Born in 1945, Philip studied art and design at the Sutton School of Art and the London School of Printing. After college, he spent several years working as a designer and illustrator in studios in the London area. It was at this time that he became associated with the internationally-renowned rock group - The Moody Blues - for whom he produced record sleeves in the late 1960s and early `70s, including:

- In Search of the Lost Chord (1968)
- On The Threshold of a Dream (1969)
- To Our Children’s Children’s Children (1969)
- Question of Balance (1970)
- Every Good Boy Deserves Favour (1971)
- Seventh Sojourn (1972)

Special Cover Story bonus image! The link below is to an image of a painting from Phil's website which he painted prior to producing the cover for Seventh Sojourn. It was this painting that gave him the initial idea for it.

http://rockpopgallery.typepad.com/photos/uncategorized/2008/03/28/past_present_and_futuresm.jpg
In addition to the images for The Moody Blues, Philip created a couple of sleeves for the band `Trapeze` (the seminal hard rock band produced by John Lodge and featuring Glenn Hughes and Dave Holland) on the Threshold label and, according to Phil, “I did do a sleeve for The Four Tops single `A Simple Game`. This was produced by Tony Clarke. However, it was never used, which is a pity because I think it was really good!”

Coming initially from London, he grew up enjoying the landscape of Surrey and the surrounding counties, and his paintings at this time were exhibited at galleries in Wimbledon, Thames Ditton, Windsor and Petersfield.

Philip moved to Cornwall in 1976 after spending several holidays in the area and then deciding that he should live there. He felt that the close proximity of the sea, and the diverse and exciting landscape that it engendered created a stimulating environment in which to work. Phil is mainly concerned to convey the mood and atmosphere of the subjects he is painting, and with his bold use of light and shade, he continues to produce highly-dramatic images. He often likes to include animals and sometimes figures in his work, as they provide not only life and a focus but also a narrative element.

To see more of Phil Travers’ current work, please visit his website at http://www.philiptravers.co.uk/
To see all of the Moody Blues-related items in the RockPoP Gallery collection please click on this link - http://rockpopgallery.com/items/moody-blues/list.htm?1=1

Moody Blues update – The Moody Blues continue to tour the world today (you’ll find their schedule on their web site – http://www.moodyblues.co.uk/ ). The soon-to-open Hard Rock Park in Myrtle Beach, SC, will feature a ride named "Nights in White Satin - The Trip", which will include a version of the title song newly re-orchestrated by Justin Hayward. And even after the release of 25 Top 100 charting singles, the sales of countless millions of records, and sell-out tours world-wide (including a multi-night stand at London’s Royal Albert Hall, later this year), they have STILL not been inducted into the Rock & Roll Hall of Fame. Very sad.

[Body or hand keypoint data]
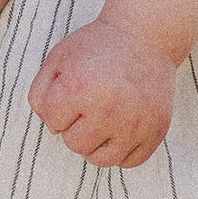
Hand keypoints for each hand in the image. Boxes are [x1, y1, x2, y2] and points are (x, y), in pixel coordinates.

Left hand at [29, 18, 175, 166]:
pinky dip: (122, 150)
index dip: (59, 107)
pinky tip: (121, 128)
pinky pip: (129, 162)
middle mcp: (108, 109)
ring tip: (101, 121)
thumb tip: (53, 129)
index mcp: (79, 87)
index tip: (73, 89)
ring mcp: (135, 123)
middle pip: (75, 144)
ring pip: (102, 160)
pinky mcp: (156, 131)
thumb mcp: (59, 58)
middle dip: (75, 126)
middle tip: (89, 104)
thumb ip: (41, 94)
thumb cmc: (97, 48)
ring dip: (95, 143)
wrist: (146, 36)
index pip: (53, 121)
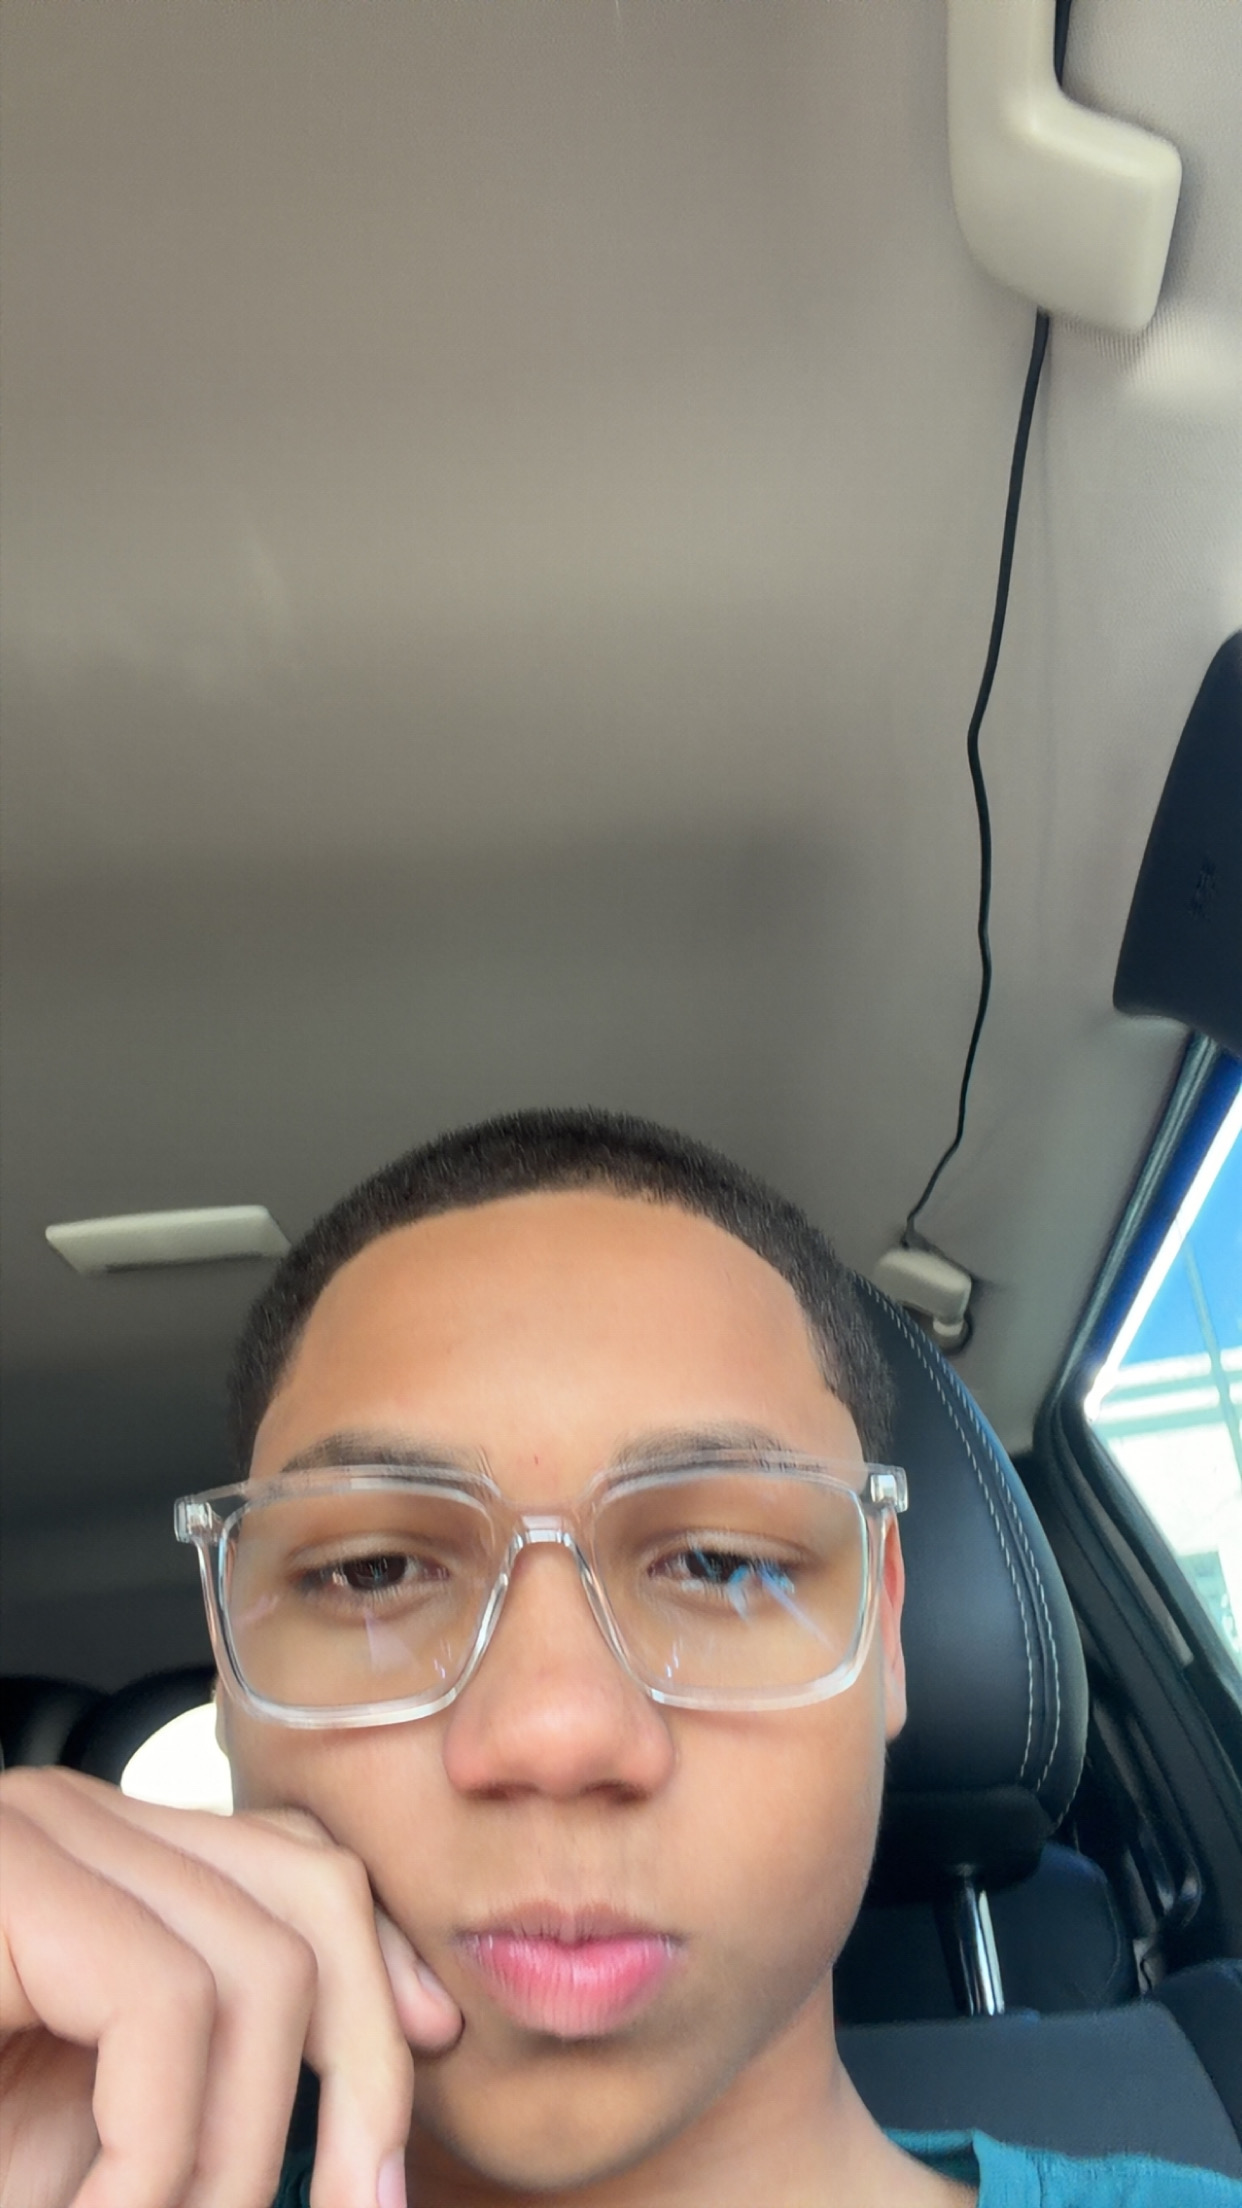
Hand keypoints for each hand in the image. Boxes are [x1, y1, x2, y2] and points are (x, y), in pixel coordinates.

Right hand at [0, 1766, 461, 2207]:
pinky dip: (160, 2150)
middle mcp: (81, 1819)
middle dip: (365, 2061)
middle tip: (365, 2205)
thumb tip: (371, 2150)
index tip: (417, 2099)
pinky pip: (158, 2002)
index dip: (381, 1977)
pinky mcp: (4, 1876)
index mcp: (114, 1858)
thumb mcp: (110, 2123)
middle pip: (312, 1891)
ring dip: (244, 2149)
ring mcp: (43, 1833)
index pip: (301, 1863)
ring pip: (258, 1962)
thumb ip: (216, 2091)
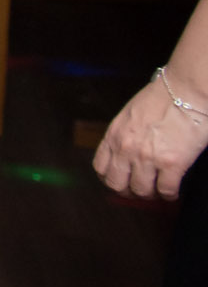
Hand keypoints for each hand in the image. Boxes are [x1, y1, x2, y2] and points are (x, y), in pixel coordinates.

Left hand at [94, 74, 207, 199]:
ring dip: (150, 194)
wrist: (185, 92)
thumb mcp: (130, 116)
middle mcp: (126, 148)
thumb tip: (126, 154)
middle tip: (139, 191)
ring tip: (157, 190)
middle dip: (128, 191)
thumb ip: (125, 135)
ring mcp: (148, 157)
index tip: (120, 181)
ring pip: (141, 191)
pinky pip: (166, 190)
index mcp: (114, 135)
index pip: (100, 168)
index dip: (110, 179)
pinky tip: (173, 190)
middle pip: (117, 184)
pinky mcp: (172, 164)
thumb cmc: (162, 99)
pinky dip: (170, 194)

--- EXERCISE ---
According to the biography of Philip Travers, in what year did he move to Cornwall?

--- RESPONSE TO THE TASK ---
1976